Did you ever take the home phone into your bedroom? Or write notes at school and hide them in a box under your bed? I remember texting friends and deleting certain messages (as if it wasn’t obvious what I had done).
This is not a new concept. Teenagers crave privacy and will go to extreme lengths to hide conversations and information from their parents.
Living in a digital world where nearly every interaction can be seen by friends, parents, grandparents and that strange neighbor down the street, teenagers have to find new ways to protect their privacy.
Now before you continue reading, don’t hear me saying that A) you need to give your teenager absolute privacy and never check on their social media accounts or B) you should monitor every single app, text, phone call or interaction they have. As the parent (or someone who talks to parents about these things), it is up to you to set boundaries and expectations that work for you and your household.
However, there should be some accountability for teenagers.
As tricky as they think they are, “private” messages are not private anymore. Anything can be screenshot, saved and brought up in the future. Even Snapchat isn’t the secure vault some believe it to be. So as the parent, here are some things you should be aware of and keep your eye on. If you check your child’s text messages and don’t see anything suspicious, make sure they aren’t using some of these other apps to privately message friends.
This one is obvious. By this point, most people either love using Snapchat filters to turn themselves into a flower-crown-wearing-princess, or they think it is from the devil himself. This app is used to send pictures and messages either privately or to a group of people. The scary part of this app is that everything is “deleted” (at least from what you can see) after it is viewed.

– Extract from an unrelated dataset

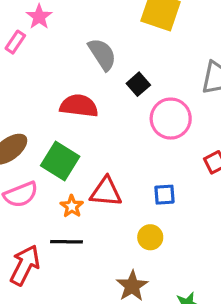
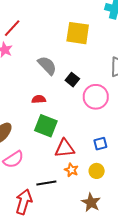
red semicircle: (79, 106) -> (39, 99), size x0.6
green square: (60, 161) -> (46, 126), moved
orange star: (72, 206) -> (71, 170), moved

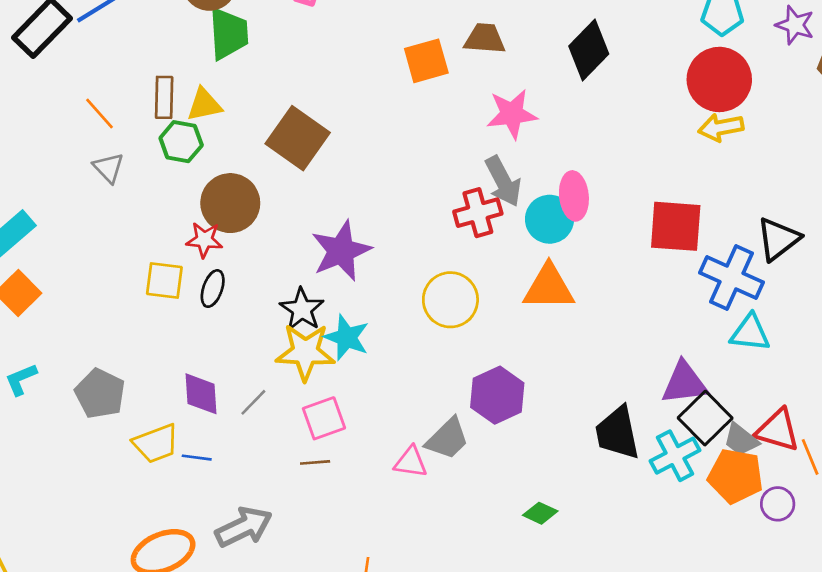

How do you check what is being sent to your child? How do you know if they are being appropriate? This one requires a conversation, because the answer is – you can’t.
But don’t panic! We recorded a podcast on this very issue – you should take a listen!
Instagram, Twitter and Facebook all have direct messaging features built into the app. If you want to share a funny post but don’t want others to see it, direct messages are the perfect place! These direct messages function much like text messaging – they are private and can be deleted.
On Instagram, if the sender deletes the message, it deletes the original messages and every comment from their friend’s profile. Facebook even has a separate app now for their messages called “Messenger.”
Direct messages are not a new feature, but it is a way that many teenagers get around parents who check phones. They know that you will check texts and calls first. But if you aren’t thorough enough and don’t ask about direct messages, they could be hiding their more sensitive messages in an app.
(*Note: not every teenager who uses direct messaging is trying to trick you – most of the time they are not. But please don’t be naive and think that bad things could only happen through their phone’s text messages.)
I actually had a conversation with a teenager who said that he uses a messaging app and hides it in a random folder on his phone so his parents won’t find it. They have no idea to look for messaging apps, and when they do weekly checks of his phone, they find nothing wrong.
Teenagers think they are so smart, so parents need to be smarter!
Do you homework! Messaging apps like WhatsApp, Kik, and GroupMe are probably the most popular, but there are tons of apps that function as text, video and picture messaging services. Many teens use these if they want to group message with friends who don’t have iPhones, but they can also be used as a backup text app when they want more privacy.
If you approach these things with an open attitude and are shock proof, like we have talked about in this blog, your teen will grow to respect your involvement in their life rather then resent it.
Have you seen your teenager using any of these apps? How have you been able to have positive conversations about their social media practices? Let’s assume the best about our teenagers while also holding them accountable!